Services such as Groupon, which offers a daily deal in cities across the United States, have proved the popularity of special offers with customers. Lasso CEO Chris Treadaway hopes that his company can help newspapers in particular become hubs of such offers. Treadaway says local newspapers may be able to sell better ad packages to customers, and to provide statistics that make it easier to show the economic value of advertising over the Internet.
Online advertising for local businesses represents “the final frontier” for the ad industry, says Colby Atwood, president of Borrell Associates, a research and consulting firm based in Williamsburg, VA. But since so many technology companies are trying to leap into the fray, he says, many local business owners are confused by the spread of technologies on the market.
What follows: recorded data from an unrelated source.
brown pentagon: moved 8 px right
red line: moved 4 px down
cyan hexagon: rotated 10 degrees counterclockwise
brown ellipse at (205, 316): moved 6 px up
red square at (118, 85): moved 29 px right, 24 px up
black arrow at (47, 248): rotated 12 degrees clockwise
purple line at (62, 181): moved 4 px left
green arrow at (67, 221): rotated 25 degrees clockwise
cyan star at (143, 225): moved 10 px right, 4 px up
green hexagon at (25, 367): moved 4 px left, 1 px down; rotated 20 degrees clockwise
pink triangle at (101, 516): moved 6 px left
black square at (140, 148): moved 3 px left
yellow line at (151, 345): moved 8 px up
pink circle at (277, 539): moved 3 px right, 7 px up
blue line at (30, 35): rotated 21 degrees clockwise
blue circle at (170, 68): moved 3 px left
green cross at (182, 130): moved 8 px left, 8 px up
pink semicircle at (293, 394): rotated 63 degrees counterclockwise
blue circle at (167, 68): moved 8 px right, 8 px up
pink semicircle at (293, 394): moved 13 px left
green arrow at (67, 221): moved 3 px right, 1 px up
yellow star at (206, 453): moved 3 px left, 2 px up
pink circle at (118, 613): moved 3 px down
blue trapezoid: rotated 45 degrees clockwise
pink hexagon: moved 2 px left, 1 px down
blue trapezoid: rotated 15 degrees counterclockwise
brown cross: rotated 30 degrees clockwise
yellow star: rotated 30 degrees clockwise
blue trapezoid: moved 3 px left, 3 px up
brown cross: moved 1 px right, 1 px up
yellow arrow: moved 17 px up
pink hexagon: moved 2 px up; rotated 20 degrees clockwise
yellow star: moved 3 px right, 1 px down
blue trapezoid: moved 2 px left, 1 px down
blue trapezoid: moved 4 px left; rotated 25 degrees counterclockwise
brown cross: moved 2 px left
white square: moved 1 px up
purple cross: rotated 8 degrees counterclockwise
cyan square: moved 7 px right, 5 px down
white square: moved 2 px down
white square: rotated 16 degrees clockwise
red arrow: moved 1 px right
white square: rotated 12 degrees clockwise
Atwood believes that while some small-business owners enjoy testing new technologies, many others feel uneasy because they don’t understand the advertising packages they buy. “There’s an underlying suspicion that maybe Web advertising isn’t for me and doesn’t work,” he says. Because of the desire to get measurable results, Atwood says, there’s been a huge growth in promotions such as coupons for local advertisers. Database management software has become much less difficult to use, and even businesses with limited resources can keep track of who’s redeeming coupons and follow up with more marketing aimed at these customers.
Services such as those offered by PaperG and Lasso could prove useful in helping local newspapers sell advertising, even if they don’t work perfectly, Atwood says. However, at some point he expects to see more consolidation in local advertising services.